Retournons un peu en arrière, au début des années 60, quand la télévision s'est vraiment installée dans nos vies. Ce fut un choc pour les journaux quotidiens qui perdaient leur quasi-monopole sur la publicité et qui ont ensuite connu une érosion de leur lectorat à mesure que les gens consacraient plus de temps à la télé pour se détendre et s'informer.

Pour protéger les emplois et la fonction essentielle des médias écrits, on aurait pu exiger que les gouvernements agissent, par exemple en limitant la portion des revenus publicitaires que les chaînes de télévision pouvaient arracher aux journaux, ou encore en leur interdisant de faire de l'information pour réserver ce marché aux quotidiens.

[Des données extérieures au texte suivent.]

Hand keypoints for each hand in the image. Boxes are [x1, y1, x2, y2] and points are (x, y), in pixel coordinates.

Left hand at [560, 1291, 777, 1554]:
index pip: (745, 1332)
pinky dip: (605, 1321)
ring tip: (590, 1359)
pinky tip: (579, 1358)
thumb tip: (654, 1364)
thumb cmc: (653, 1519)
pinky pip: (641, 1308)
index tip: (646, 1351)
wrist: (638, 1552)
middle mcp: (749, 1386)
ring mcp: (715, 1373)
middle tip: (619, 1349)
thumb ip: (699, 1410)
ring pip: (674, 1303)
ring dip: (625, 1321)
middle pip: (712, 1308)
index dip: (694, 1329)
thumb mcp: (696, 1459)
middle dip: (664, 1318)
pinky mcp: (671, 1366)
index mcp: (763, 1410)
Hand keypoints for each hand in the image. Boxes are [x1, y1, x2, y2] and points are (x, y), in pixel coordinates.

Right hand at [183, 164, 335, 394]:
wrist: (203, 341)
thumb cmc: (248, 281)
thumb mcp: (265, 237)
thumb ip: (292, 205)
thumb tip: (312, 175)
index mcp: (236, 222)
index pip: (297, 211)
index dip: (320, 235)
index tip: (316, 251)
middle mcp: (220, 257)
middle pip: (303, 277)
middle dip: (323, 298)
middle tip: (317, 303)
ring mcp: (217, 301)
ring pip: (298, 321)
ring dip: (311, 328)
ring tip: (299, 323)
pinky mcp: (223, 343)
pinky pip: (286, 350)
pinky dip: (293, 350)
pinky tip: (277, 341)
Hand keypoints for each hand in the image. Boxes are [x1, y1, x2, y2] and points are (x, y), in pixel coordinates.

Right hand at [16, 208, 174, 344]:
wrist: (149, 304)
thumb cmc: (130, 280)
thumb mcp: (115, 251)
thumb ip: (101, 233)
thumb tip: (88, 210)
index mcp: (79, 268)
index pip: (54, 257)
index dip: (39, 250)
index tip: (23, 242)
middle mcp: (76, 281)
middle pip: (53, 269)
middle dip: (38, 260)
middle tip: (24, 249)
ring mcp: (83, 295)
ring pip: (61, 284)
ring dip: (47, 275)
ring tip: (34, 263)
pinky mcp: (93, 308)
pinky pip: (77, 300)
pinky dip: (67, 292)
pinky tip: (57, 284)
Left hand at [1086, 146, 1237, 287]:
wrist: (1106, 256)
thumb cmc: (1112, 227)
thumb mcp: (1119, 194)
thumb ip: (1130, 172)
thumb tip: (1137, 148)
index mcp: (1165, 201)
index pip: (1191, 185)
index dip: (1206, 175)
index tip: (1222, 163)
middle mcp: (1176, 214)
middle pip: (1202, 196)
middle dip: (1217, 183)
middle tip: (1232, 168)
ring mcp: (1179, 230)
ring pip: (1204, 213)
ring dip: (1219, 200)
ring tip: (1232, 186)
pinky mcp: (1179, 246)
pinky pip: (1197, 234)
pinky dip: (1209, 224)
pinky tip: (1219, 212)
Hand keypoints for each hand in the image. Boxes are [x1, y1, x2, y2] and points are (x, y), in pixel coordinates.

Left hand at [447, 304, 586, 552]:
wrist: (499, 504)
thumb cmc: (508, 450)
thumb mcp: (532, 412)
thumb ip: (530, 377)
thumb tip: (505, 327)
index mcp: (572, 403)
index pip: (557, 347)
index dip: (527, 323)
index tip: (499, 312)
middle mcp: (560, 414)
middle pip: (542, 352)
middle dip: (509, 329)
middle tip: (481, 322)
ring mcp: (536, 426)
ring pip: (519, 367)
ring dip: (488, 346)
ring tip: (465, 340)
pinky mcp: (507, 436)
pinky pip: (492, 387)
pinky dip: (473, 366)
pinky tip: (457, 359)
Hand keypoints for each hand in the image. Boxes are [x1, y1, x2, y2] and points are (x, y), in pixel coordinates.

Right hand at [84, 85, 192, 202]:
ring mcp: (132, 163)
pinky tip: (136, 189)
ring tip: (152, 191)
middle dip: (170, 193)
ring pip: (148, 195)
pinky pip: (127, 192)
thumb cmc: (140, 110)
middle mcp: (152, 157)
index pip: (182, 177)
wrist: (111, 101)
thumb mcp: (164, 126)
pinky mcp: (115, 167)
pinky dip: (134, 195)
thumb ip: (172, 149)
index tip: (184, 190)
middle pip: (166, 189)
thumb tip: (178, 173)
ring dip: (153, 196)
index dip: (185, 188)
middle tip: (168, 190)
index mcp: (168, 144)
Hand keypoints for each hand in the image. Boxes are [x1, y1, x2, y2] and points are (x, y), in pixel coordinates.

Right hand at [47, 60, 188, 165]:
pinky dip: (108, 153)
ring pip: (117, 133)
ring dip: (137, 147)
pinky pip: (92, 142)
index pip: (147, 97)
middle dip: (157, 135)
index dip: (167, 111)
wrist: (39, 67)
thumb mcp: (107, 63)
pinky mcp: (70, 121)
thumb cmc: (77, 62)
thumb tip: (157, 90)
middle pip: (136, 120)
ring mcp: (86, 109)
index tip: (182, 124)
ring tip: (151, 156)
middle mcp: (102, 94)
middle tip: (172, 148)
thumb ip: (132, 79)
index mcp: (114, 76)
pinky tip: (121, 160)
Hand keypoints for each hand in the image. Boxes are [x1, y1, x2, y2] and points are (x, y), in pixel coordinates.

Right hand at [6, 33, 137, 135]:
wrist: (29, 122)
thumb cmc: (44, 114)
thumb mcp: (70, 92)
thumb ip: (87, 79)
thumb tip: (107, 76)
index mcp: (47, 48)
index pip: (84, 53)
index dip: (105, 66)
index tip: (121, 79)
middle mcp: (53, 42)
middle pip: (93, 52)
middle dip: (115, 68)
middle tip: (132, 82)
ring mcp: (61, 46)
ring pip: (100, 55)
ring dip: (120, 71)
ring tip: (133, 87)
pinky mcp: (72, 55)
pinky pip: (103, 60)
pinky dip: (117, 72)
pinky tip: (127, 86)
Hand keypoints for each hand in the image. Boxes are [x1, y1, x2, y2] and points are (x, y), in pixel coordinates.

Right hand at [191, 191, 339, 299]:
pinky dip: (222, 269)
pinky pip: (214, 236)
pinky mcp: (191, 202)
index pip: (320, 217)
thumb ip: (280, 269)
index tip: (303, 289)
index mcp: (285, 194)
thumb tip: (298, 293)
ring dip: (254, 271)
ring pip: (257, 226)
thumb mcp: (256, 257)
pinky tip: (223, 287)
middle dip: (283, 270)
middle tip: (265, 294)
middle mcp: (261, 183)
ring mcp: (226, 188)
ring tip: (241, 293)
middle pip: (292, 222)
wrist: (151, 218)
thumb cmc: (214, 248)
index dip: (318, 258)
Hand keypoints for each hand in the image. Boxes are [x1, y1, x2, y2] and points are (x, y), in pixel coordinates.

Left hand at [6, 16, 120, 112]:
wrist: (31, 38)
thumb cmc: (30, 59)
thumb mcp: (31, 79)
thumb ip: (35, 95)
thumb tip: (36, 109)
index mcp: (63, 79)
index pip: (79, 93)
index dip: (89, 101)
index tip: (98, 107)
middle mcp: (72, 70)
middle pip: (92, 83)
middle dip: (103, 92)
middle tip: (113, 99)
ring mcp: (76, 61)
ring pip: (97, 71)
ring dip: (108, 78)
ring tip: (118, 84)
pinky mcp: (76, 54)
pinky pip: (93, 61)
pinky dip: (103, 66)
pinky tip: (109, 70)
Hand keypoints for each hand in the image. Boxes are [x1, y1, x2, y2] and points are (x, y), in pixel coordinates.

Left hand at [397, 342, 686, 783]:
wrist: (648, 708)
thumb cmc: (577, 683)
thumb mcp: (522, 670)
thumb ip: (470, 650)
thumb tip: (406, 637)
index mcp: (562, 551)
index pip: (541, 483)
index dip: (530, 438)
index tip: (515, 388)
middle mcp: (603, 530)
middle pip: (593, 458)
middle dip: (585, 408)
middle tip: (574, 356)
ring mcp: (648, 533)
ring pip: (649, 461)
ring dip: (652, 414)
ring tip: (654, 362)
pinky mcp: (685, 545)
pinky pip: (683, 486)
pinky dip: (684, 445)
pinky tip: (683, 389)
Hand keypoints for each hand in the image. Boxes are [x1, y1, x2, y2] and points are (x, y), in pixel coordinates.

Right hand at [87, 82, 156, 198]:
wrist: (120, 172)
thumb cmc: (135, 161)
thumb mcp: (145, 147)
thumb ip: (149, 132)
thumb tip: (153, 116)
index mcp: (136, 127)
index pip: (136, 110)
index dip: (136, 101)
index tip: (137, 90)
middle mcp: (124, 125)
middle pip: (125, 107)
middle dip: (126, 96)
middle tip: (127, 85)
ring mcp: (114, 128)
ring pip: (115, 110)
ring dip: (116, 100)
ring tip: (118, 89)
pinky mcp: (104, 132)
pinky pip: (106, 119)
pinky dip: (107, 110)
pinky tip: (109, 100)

Plus récemment, c'est l'internet qui est devenu un acteur publicitaire important, assez pour réduire les revenus des quotidiens et des chaînes télé. Pourquoi ne pas protéger leur marché, soit en interdisant la publicité sur le web, ou encore en prévoyant, à même les fonds publics, une compensation pour aider les médias traditionnels à maintenir leurs revenus ?

Les chaînes d'alimentation ont elles aussi besoin d'aide, confrontées à la concurrence de multinationales comme Costco ou Walmart. Pourquoi ne pas interdire la vente d'aliments ailleurs que dans des magasins dont c'est la fonction première ? Ou encore, pour éviter les ravages d'une concurrence trop féroce, déterminer à l'avance la part de marché de chacune de nos chaînes, IGA, Metro ou Provigo, qui devraient payer pour obtenir ce droit d'opérer ?

On peut imaginer plein d'autres situations où la concurrence, les changements technologiques ou les transformations des habitudes - des clubs vidéo aux salons de barbier - bousculent les façons de faire. Mais les plans de sauvetage que j'ai évoqués sont de l'économie-fiction.

Sauf dans un domaine, où ce genre d'intervention existe bel et bien, celui de la gestion de l'offre.

Pour protéger le marché des producteurs de lait, de poulet, d'oeufs et de dindons, on a mis en place un système qui vise à contrôler la quantité produite : les agriculteurs achètent des quotas qui leur donnent le droit de produire une certaine quantité. Cette limite de la production permet de maintenir les prix plus élevés, mais pour que le système fonctionne, on doit interdire l'entrée du marché aux autres, que ce soient des agriculteurs sans quotas ou des producteurs étrangers, que l'on bloque avec des tarifs astronomiques, 163,5 % pour les oeufs ou 241 % pour le lait.

Cet univers, très différent de ce qu'on connaît ailleurs, s'apparente davantage à l'économie planifiée d'Europe de l'Est d'avant la chute du mur de Berlin.

D'où le choc des agriculteurs quand leur marché protégé est confronté à des règles normales, comme avec les petites concessions faites pour le fromage européen et maintenant pour les produits laitiers dans le Partenariat transpacifique. Ces ouvertures sont infimes, par exemple 3,25 % du marché dans le cas du PTP. Mais elles sont énormes quand on se place dans la logique de la gestion de l'offre.

Elles réduisent ce que les agriculteurs appellent leur marché, parce qu'il leur est garanti. En fait, il s'agit de vous et moi. Dans leur logique, si ce marché s'ouvre un peu à la concurrence étrangère, comme cela sera le cas pour le lait, le marché qui leur est réservé se rapetissera un peu avec comme conséquence inévitable une réduction de la production. Éventuellement, chaque ferme aura un peu moins de quotas, et donc un peu moins de vaches et un peu moins de revenus, parce que la compensation promise par Ottawa sera insuffisante.

Ce scénario d'érosion inexorable tient au fait que ces agriculteurs n'ont pas accès aux outils normaux dont on se sert dans un monde de concurrence. Ils ont créé une prison dont ils ne peuvent plus sortir, une prison de foin.

Réagir en lançant de nouveaux produits ? Impossible, car ces produits, comme le lait, sont génériques. Baisser les prix pour être attrayants ? Inutile, parce qu'on vend son lait à une coop, à un prix fixé. Développer d'autres marchés ? Impossible, parce que comme le Canada a fermé ses frontières, les autres pays font pareil à notre égard. Se battre contre ces produits étrangers qui entreront en plus grand nombre ? Impossible, disent les agriculteurs, parce que nos coûts sont trop élevés - quoique notre agriculture réussisse à être concurrentielle dans d'autres productions non protégées. Il reste une avenue, soit transformer davantage le produit, comme faire du fromage, mais son potentiel est limité.

L'impasse est réelle, quoiqu'elle ait des accents surréalistes. Et s'il y a une solution à cette impasse, c'est d'aider les agriculteurs à se libérer progressivement de ce système clos dont ils sont les prisonniers.